Assim, a Escola é pública, e universal, e gratuita, e laica, porque se considerou


que a construção da igualdade política dos futuros cidadãos não poderia ficar a cargo
da iniciativa privada, nem submetida às diferenças sociais, nem ao poder aquisitivo ou
à crença de cada família.

Mas isso nos diz o que deve ser hoje a Escola pública, em seu compromisso com
a cidadania futura? Sim, e não. Sim, porque entendemos que somente uma Escola
pública pode garantir o acesso de cada criança, sua socialização, naquilo que é
considerado como participável: naquilo a que todos devem ser iniciados, de forma a
que se possa falar que filosofia política e escola pública há algo de comum entre cada
um dos cidadãos; não, porque não somente isso, que consideramos ser o mínimo
comum entre os cidadãos, mas também o que é meio, instrumento, condição para
essa igualdade também resta a ser definido por nós.

Formalmente, a escola deve formar as crianças para o conhecimento dos


valores – das leis – que regem nossa sociedade, mas é lastimável que nossas leis sejam
tão enigmáticas, sejam assuntos especializados de especialistas. E deve preparar as
crianças para o hábito da disciplina às regras comuns, para o hábito da escuta e do
respeito do outro, mas também para a competência do diálogo, da interrogação, da
afirmação de valores, da prestação de contas, através de argumentos, e do
questionamento, da crítica, da criatividade.

A Escola deveria, em primeiro lugar, nos ensinar sobre a força extraordinária da


criação – que, individualmente, é responsável pelo indivíduo que somos, e,
socialmente, pela sociedade em que vivemos.

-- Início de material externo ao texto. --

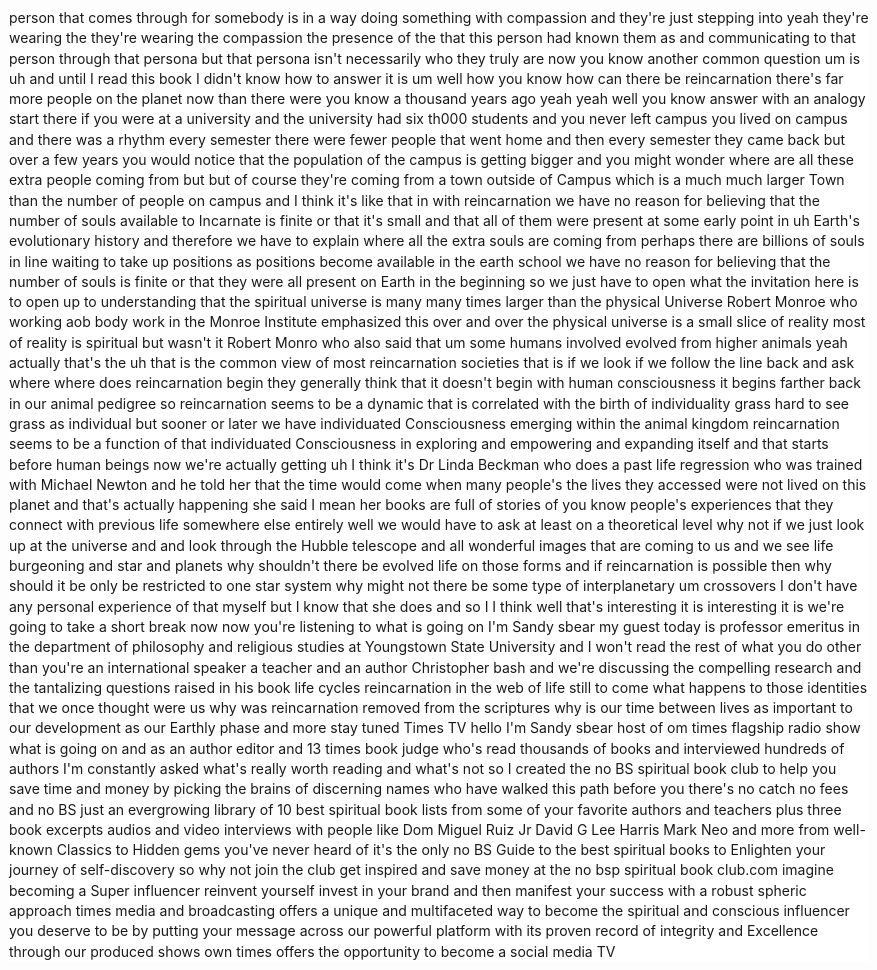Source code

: person that comes through for somebody is in a way doing something with compassion and they're just stepping into yeah they're wearing the they're wearing the compassion the presence of the that this person had known them as and communicating to that person through that persona but that persona isn't necessarily who they truly are now you know another common question um is uh and until I read this book I didn't know how to answer it is um well how you know how can there be reincarnation there's far more people on the planet now than there were you know a thousand years ago yeah yeah well you know answer with an analogy start there if you were at a university and the university had six th000 students and you never left campus you lived on campus and there was a rhythm every semester there were fewer people that went home and then every semester they came back but over a few years you would notice that the population of the campus is getting bigger and you might wonder where are all these extra people coming from but but of course they're coming from a town outside of Campus which is a much much larger Town than the number of people on campus and I think it's like that in with reincarnation we have no reason for believing that the number of souls available to Incarnate is finite or that it's small and that all of them were present at some early point in uh Earth's evolutionary history and therefore we have to explain where all the extra souls are coming from perhaps there are billions of souls in line waiting to take up positions as positions become available in the earth school we have no reason for believing that the number of souls is finite or that they were all present on Earth in the beginning so we just have to open what the invitation here is to open up to understanding that the spiritual universe is many many times larger than the physical Universe Robert Monroe who working aob body work in the Monroe Institute emphasized this over and over the physical universe is a small slice of reality most of reality is spiritual but wasn't it Robert Monro who also said that um some humans involved evolved from higher animals yeah actually that's the uh that is the common view of most reincarnation societies that is if we look if we follow the line back and ask where where does reincarnation begin they generally think that it doesn't begin with human consciousness it begins farther back in our animal pedigree so reincarnation seems to be a dynamic that is correlated with the birth of individuality grass hard to see grass as individual but sooner or later we have individuated Consciousness emerging within the animal kingdom reincarnation seems to be a function of that individuated Consciousness in exploring and empowering and expanding itself and that starts before human beings now we're actually getting uh I think it's Dr Linda Beckman who does a past life regression who was trained with Michael Newton and he told her that the time would come when many people's the lives they accessed were not lived on this planet and that's actually happening she said I mean her books are full of stories of you know people's experiences that they connect with previous life somewhere else entirely well we would have to ask at least on a theoretical level why not if we just look up at the universe and and look through the Hubble telescope and all wonderful images that are coming to us and we see life burgeoning and star and planets why shouldn't there be evolved life on those forms and if reincarnation is possible then why should it be only be restricted to one star system why might not there be some type of interplanetary um crossovers I don't have any personal experience of that myself but I know that she does and so I I think well that's interesting it is interesting it is we're going to take a short break now now you're listening to what is going on I'm Sandy sbear my guest today is professor emeritus in the department of philosophy and religious studies at Youngstown State University and I won't read the rest of what you do other than you're an international speaker a teacher and an author Christopher bash and we're discussing the compelling research and the tantalizing questions raised in his book life cycles reincarnation in the web of life still to come what happens to those identities that we once thought were us why was reincarnation removed from the scriptures why is our time between lives as important to our development as our Earthly phase and more stay tuned Times TV hello I'm Sandy sbear host of om times flagship radio show what is going on and as an author editor and 13 times book judge who's read thousands of books and interviewed hundreds of authors I'm constantly asked what's really worth reading and what's not so I created the no BS spiritual book club to help you save time and money by picking the brains of discerning names who have walked this path before you there's no catch no fees and no BS just an evergrowing library of 10 best spiritual book lists from some of your favorite authors and teachers plus three book excerpts audios and video interviews with people like Dom Miguel Ruiz Jr David G Lee Harris Mark Neo and more from well-known Classics to Hidden gems you've never heard of it's the only no BS Guide to the best spiritual books to Enlighten your journey of self-discovery so why not join the club get inspired and save money at the no bsp spiritual book club.com imagine becoming a Super influencer reinvent yourself invest in your brand and then manifest your success with a robust spheric approach times media and broadcasting offers a unique and multifaceted way to become the spiritual and conscious influencer you deserve to be by putting your message across our powerful platform with its proven record of integrity and Excellence through our produced shows own times offers the opportunity to become a social media TV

Porém, como pode ser a Escola tudo isso, se a sociedade parece não mais
entender tudo que, politicamente, a Escola representa? Tudo que, politicamente, as
crianças e os adolescentes de hoje representam para a sociedade de amanhã? Se o
professor acabou convencido, tanto pela sociedade, como um todo, quanto pelas
autoridades e mesmo pelos teóricos da Escola, que sua ação de nada vale, só reproduz
o que a realidade tem de pior?

O impoder da Escola resulta, hoje, primeiramente, de sua incapacidade de


acreditar em seus ideais. Mas isso ainda é ainda uma questão a ser instituída por nossa
sociedade. E não pela Escola, por si só.